(Start time, 2:04a.m.)
My late nights and early mornings greet me with fresh cups of coffee and plenty of time to think.
I pace up and down my hall way with my hands in my pocket, like I am taking a stroll on the sidewalk.
I think. I talk to myself. I cry. I reason. I come to terms with so many realities. I have so many realities to face….and I am currently facing a majority of them. I never thought that I would be, but don’t we always assume our own emotional safety….until…….(this is the part where the film in my mind does a recap over the past several years).

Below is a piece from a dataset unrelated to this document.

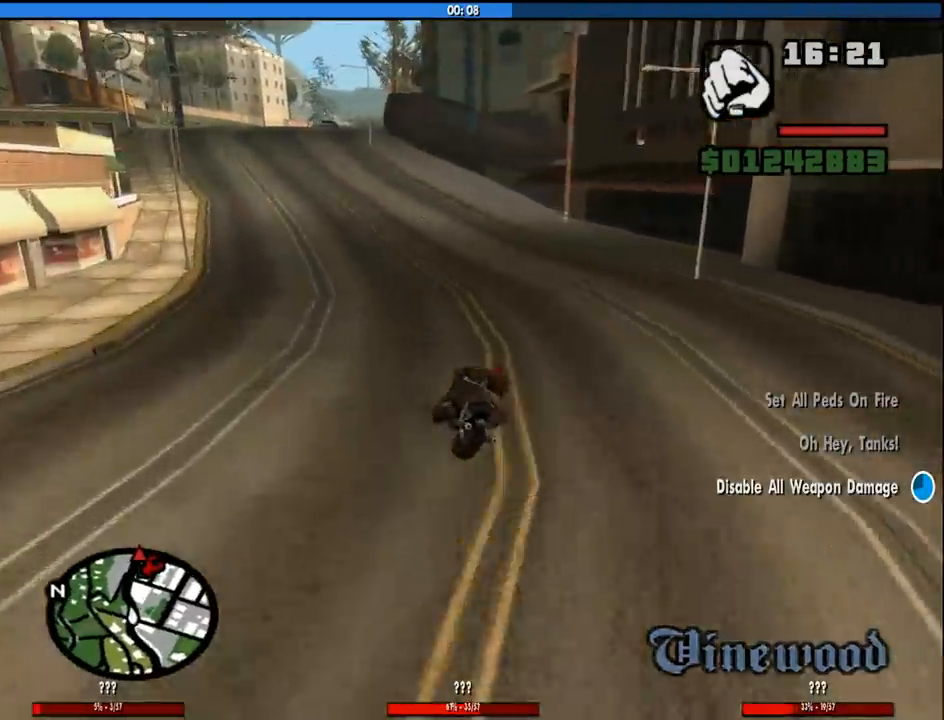
{"keys": ["2", "w"], "mouse": [], "events": [[17, "2", "up"], [67, "2", "down"], [167, "a", "down"], [200, "2", "up"], [250, "2", "down"], [250, "a", "up"], [400, "2", "up"], [450, "2", "down"]]}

You end up having to wear a bungee cord, because at any moment, those grounds beneath your feet, become untrustworthy, and they collapse. You have to be ready for that. One moment you are so certain that you are “okay”, and the next moment, there is nothing around you to hold onto for security. Floating around in nothingness is a scary feeling.
I know that I will not be happy if I settle, so that is a truth that is wonderful to accept for yourself, but you know with that truth, certain parts of your life have to come to an end.
A brief and Blessed encounter in my journey, once showed me what it was to know my worth and value. Even unto the end, of keeping his own integrity. He set the bar in many ways, in what I deserve and want, in a friendship and in a mate……..and what I deserve on my own. Love yourself, entirely….was the greatest foot print that he left behind. And really, that final lesson is what I think about constantly, when having to make decisions over my life. His actions highlighted self respect and honesty and respect for others. I am Blessed to have seen that in a man, because that is so unfamiliar in my world…..but now I believe that it exists. The most amazing part about it all, is that I am a firm believer that God uses people as vessels to reach, to comfort and to assist in our journeys. In moments when the path on my journey is dim, dark and hazey….the remembrance and thoughts of these encounters are like oil filled lanterns.
Another Blessed encounter was an older Christian woman whom shared with me her testimony and her prayers. Her ending words to me were: “There’s a happy ending”. I knew nothing about her prior to our encounter, but she shared an identifiable story that painted a smile on my face for the rest of my day. God moves and works in the most beautifully mysterious ways, through the most adoring souls.
And since I’m dozing off……Goodnight!